2

I am inserting characters in "Hindi" language in my XML which are being parsed and finally displayed as a "?" instead

I am parsing the XML in my java program but the hindi chars are being replaced by a ?.

Other hindi chars from my db are being displayed correctly

XML Sample:

<?xml version="1.0" ecoding="UTF-8"?>
<attributexml version=""><attribute cat_id="127"><key>ATTRIB_Courses_Offered</key><value>व्यापार लेखा में कैरियर, प्रोग्रामिंग , सॉफ्टवेयर</value></attribute><attribute cat_id="127"><key>ATTRIB_Training_for_individuals</key><value>Yes</value></attribute></attributexml>

Here is the code parsing my XML:

Map<String, CategoryBeanSpecific> keyValuePair = new HashMap<String, CategoryBeanSpecific>();
        Map<String, CategoryBean> attributesMapping = ListingAttributesHelper.getAttributesMapping();
        Map<String, String> visitingMap = new HashMap<String, String>();
        String attribTobeSingle = CafeConfigInitializer.getInstance().getConfig()
                .getAsString("CAFE", "ATTRIBUTES_TO_BE_SINGLE");
        String removeKey = null;
        try {
            if (attrib == null || attrib.length() == 0) {
                return keyValuePair;
            }
            Document doc = DocumentBuilderFactory.newInstance().newDocumentBuilder()
                    .parse(new ByteArrayInputStream(attrib.getBytes()));
            NodeList attrNodes = doc.getElementsByTagName(Constants.ATTRIBUTE_XML_OBJ);
            for (int i = 0; i < attrNodes.getLength(); i++) {
                int catId = listingCatId;
                if (attrNodes.item(i).hasAttributes()) {
                    try {
                        catId = Integer.parseInt(attrNodes.item(i).getAttributes().getNamedItem("cat_id")
                                .getTextContent());
                    } catch (Exception exception) {
                        logger.error(exception);
                    }
                }
                NodeList children = attrNodes.item(i).getChildNodes();

                List<String> values = new ArrayList<String>();
                for (int childIndex = 0; childIndex < children.getLength(); childIndex++) {
                    values.add(children.item(childIndex).getTextContent());
                }
Aman
  • 85
  • 9
  • The ??? usually appear when UTF-8 characters are tried to show in a different encoding (ASCII for example).

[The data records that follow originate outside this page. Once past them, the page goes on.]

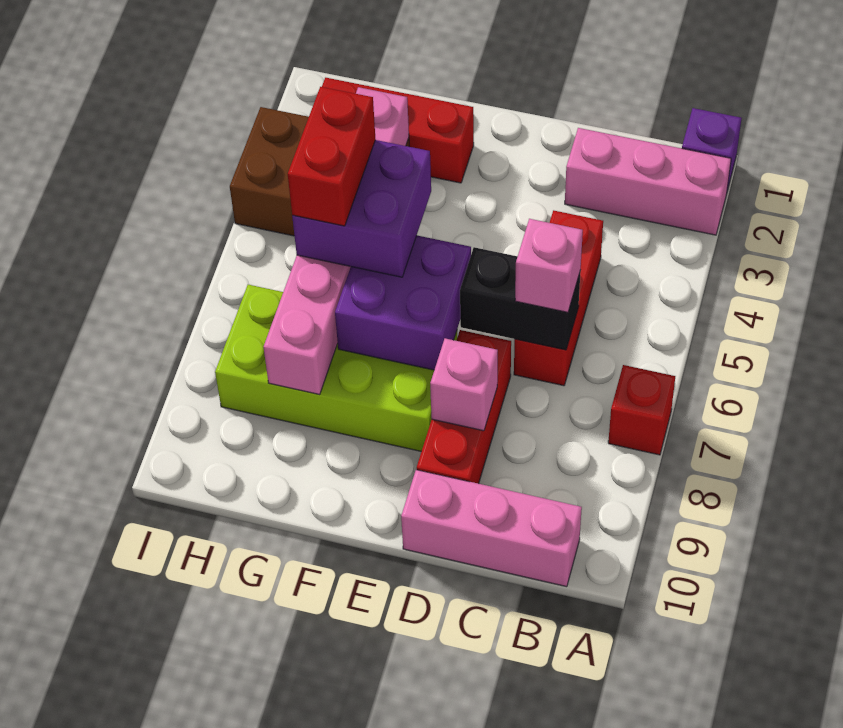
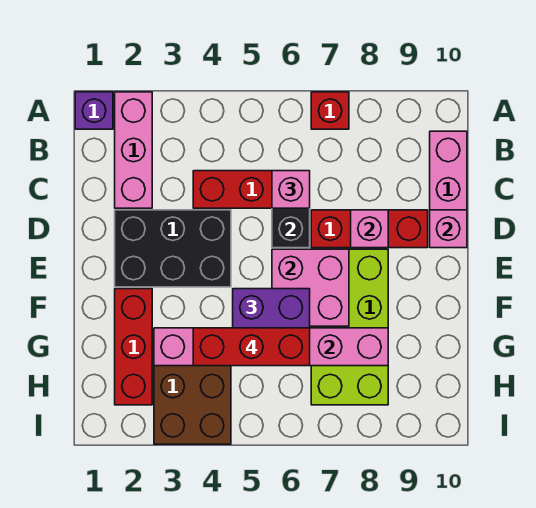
none -> black 2x3 brick [115,210,231,287]
none -> pink 1x1 brick [430,210,467,248]
purple 2x2 brick [335,236,471,370] -> pink 2x2 brick [272,249,349,326]
red 1x2 brick [288,87,376,226] -> red 1x3 brick [193,328,310,366]

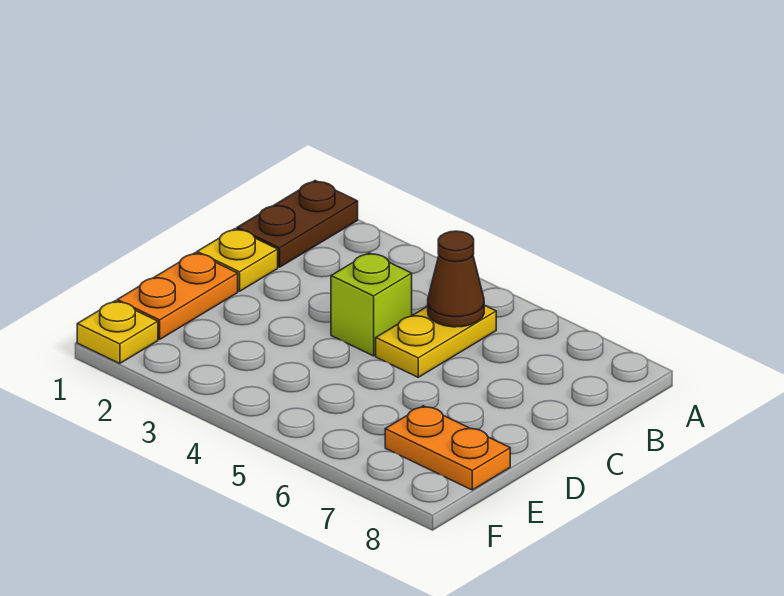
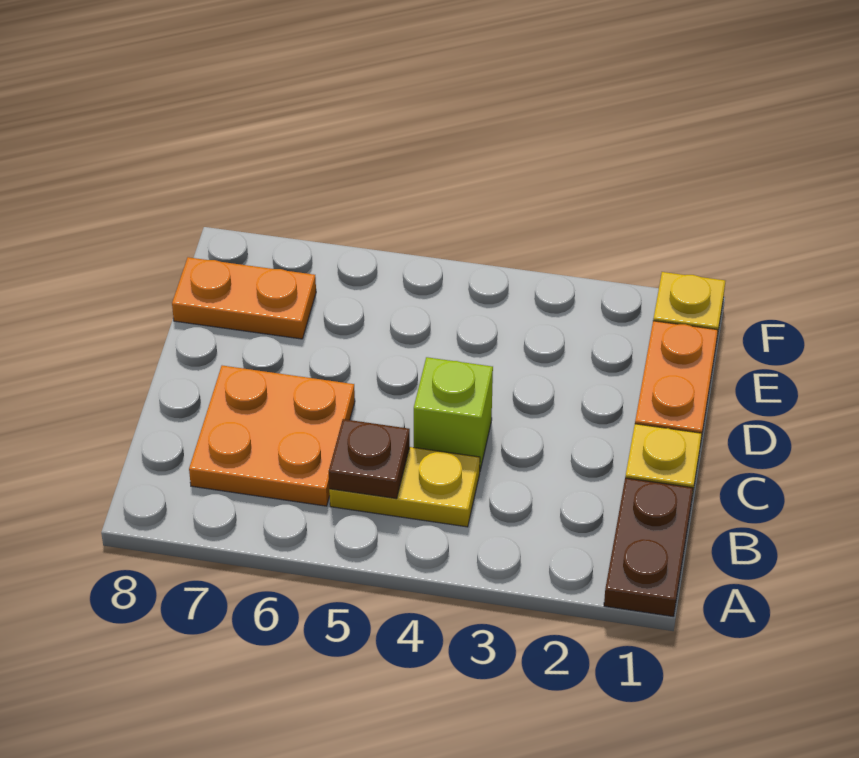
yellow 1x2 plate [376,305,496,377] -> yellow 1x2 plate turned to [329,447,480,527]
brown 1x1 cone [428,231,484,327] -> brown 1x1 plate [329,419,410,499]
none -> orange 2x2 plate [189,366,355,506]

Where do you see the "???"? On a JSP page or on debug-console output or both? [Here](http://stackoverflow.com/questions/14772275/utf-8-text-hindi-not-getting-displayed-on-browser-window-or-eclipse-console) is a similar issue. – mad_manny Nov 05 '15 at 12:55
  • debug console and jsp page both – Aman Nov 05 '15 at 12:56
  • It's most likely some configuration problem. Or do you have the XML in a file? If yes, you could also check the file encoding. – mad_manny Nov 05 '15 at 13:00
  • Have a look at this http://stackoverflow.com/questions/8854106/java-string-encoding-utf-8 – MrPublic Nov 05 '15 at 13:06
  • Or at this: http://stackoverflow.com/questions/16400136/why-my-dom-parser-cant-read-utf-8 – mad_manny Nov 05 '15 at 13:11

0 Answers0